"Computer Education in the Future"
Can schools ever take advantage of true computerized education? When corporate America learned how it could use computers to improve productivity, the central role the computer in business had arrived. The need for improvement in education is present as even such staunch defenders of today’s schools as Sandia National Laboratories and Gerald Bracey point out. Moreover, everybody would be delighted if there could be additional gains even among today’s best schools.
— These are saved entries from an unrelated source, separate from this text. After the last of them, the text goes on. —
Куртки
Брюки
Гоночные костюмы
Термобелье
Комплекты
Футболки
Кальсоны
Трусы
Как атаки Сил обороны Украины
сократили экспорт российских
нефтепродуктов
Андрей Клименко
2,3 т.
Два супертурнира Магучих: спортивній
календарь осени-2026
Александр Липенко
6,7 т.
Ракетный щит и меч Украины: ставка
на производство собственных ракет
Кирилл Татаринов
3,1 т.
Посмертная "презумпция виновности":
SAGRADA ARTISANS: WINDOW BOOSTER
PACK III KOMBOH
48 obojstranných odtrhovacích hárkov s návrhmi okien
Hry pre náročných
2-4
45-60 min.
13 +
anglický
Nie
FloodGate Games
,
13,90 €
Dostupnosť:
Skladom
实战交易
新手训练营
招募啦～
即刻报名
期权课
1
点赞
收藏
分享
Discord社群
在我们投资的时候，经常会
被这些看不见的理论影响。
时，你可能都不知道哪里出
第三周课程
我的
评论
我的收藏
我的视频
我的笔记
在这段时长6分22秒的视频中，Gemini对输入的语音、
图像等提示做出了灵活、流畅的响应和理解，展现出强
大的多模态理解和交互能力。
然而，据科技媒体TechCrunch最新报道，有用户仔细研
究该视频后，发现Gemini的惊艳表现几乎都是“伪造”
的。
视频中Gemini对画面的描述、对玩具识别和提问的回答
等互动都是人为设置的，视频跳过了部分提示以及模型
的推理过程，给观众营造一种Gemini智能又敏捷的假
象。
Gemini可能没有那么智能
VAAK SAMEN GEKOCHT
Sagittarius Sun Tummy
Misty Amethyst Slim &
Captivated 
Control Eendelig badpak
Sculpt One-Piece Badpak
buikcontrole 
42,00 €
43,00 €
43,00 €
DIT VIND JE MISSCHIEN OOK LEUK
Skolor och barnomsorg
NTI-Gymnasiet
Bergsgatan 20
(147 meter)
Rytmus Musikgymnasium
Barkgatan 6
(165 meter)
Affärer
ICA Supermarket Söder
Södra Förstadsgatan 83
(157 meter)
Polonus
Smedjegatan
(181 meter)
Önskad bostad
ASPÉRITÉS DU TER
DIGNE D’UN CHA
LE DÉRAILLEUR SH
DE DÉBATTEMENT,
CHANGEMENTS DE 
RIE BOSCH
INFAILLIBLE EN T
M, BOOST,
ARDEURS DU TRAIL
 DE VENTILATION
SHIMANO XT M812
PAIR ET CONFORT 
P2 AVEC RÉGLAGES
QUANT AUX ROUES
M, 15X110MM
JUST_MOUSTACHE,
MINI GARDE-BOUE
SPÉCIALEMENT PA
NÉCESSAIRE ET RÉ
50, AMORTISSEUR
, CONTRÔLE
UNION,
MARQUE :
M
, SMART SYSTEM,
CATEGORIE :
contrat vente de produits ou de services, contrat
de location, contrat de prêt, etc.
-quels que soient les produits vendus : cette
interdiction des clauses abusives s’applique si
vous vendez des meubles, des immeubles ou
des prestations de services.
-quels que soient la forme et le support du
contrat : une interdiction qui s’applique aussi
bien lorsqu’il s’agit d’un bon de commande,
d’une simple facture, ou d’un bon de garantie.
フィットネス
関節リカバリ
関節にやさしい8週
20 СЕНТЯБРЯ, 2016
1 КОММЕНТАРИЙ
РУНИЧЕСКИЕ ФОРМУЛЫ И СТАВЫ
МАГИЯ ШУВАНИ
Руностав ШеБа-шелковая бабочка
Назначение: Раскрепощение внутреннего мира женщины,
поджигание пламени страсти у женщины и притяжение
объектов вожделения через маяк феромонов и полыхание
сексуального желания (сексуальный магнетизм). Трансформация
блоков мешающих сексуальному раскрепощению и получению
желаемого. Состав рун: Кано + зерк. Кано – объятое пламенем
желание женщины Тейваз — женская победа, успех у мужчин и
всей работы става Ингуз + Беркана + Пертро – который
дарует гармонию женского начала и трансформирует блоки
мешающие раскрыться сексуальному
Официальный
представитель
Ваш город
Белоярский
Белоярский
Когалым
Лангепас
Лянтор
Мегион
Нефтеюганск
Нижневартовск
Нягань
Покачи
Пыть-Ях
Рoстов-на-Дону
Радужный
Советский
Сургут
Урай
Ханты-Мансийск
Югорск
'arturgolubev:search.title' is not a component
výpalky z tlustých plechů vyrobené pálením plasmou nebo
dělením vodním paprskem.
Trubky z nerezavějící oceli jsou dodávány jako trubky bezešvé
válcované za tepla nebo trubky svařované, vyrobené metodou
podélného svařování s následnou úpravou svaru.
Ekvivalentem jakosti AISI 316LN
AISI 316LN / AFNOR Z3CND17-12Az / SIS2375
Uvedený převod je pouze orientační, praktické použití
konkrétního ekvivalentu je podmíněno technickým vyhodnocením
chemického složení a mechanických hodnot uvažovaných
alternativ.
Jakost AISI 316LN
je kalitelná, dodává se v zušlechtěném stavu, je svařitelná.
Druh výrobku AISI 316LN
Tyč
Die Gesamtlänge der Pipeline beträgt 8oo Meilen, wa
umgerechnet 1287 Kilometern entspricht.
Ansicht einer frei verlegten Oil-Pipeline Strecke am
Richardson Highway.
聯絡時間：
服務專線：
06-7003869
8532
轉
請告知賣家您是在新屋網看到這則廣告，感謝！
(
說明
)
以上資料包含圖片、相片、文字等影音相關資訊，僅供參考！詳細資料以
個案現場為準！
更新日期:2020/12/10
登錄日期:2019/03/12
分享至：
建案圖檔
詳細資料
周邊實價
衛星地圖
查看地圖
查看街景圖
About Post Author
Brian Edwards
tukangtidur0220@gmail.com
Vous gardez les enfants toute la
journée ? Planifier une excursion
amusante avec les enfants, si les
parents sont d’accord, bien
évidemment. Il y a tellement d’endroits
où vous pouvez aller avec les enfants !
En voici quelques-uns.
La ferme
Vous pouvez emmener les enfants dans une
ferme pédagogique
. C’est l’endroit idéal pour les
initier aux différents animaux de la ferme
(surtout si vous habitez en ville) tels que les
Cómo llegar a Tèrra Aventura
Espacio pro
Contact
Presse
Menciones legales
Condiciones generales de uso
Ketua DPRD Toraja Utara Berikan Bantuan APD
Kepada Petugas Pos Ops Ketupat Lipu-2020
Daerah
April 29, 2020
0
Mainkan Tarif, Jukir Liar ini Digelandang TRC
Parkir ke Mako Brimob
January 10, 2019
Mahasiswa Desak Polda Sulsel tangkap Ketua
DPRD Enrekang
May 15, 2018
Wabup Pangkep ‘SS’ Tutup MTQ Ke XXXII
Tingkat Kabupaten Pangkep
Emulating the successful employment of computers by business, however, is not simple. There are unique difficulties in education. For example, school boards must alleviate the fears of teachers that they will lose their jobs. In addition, since education is much more involved in the political world, proportionately more people must take part in the process of making changes. The numbers of citizens who must become aware of the potential of computerization in education will be larger than in business, where the decision makers are fewer. In corporate America, when software companies developed programs to enhance productivity, individual businesses bought that software because they wanted to improve and did not fear changes. Education, with some exceptions, has a history of resisting serious change. This tendency lessens the incentive for software companies to develop the necessary programming.
The solution, therefore, must be twofold. First, educators, politicians, parents, and concerned citizens must understand how schools can use computers more effectively to improve education and to benefit students and teachers. Second, commercial companies must create suitable software.
These seem to be monstrous tasks, but both are possible. Many teachers, parents, and administrators want improvements and are engaged in an ongoing search for answers. They will need to examine and debate the value of true computerization as they carry out their quest. If these many searchers for improved education decide that computerization can supply an important portion of the answer, then it will be up to the private corporations to do their part. Some of these are already developing programming as noted above, and they and other companies could turn more of their resources and ingenuity to developing outstanding and effective educational software. The potential market is huge and software corporations will produce the programming as soon as they see that education will accept these changes.
Although there are differences in the paths of education and business in developing the use of computerization, there is one major similarity. American business was not able to take advantage of the power of technology until many of its basic practices changed. This is equally true in education. Until schools can permit a major alteration in the way teaching is carried on, they must necessarily continue to miss out on the improvement that computer technology can bring.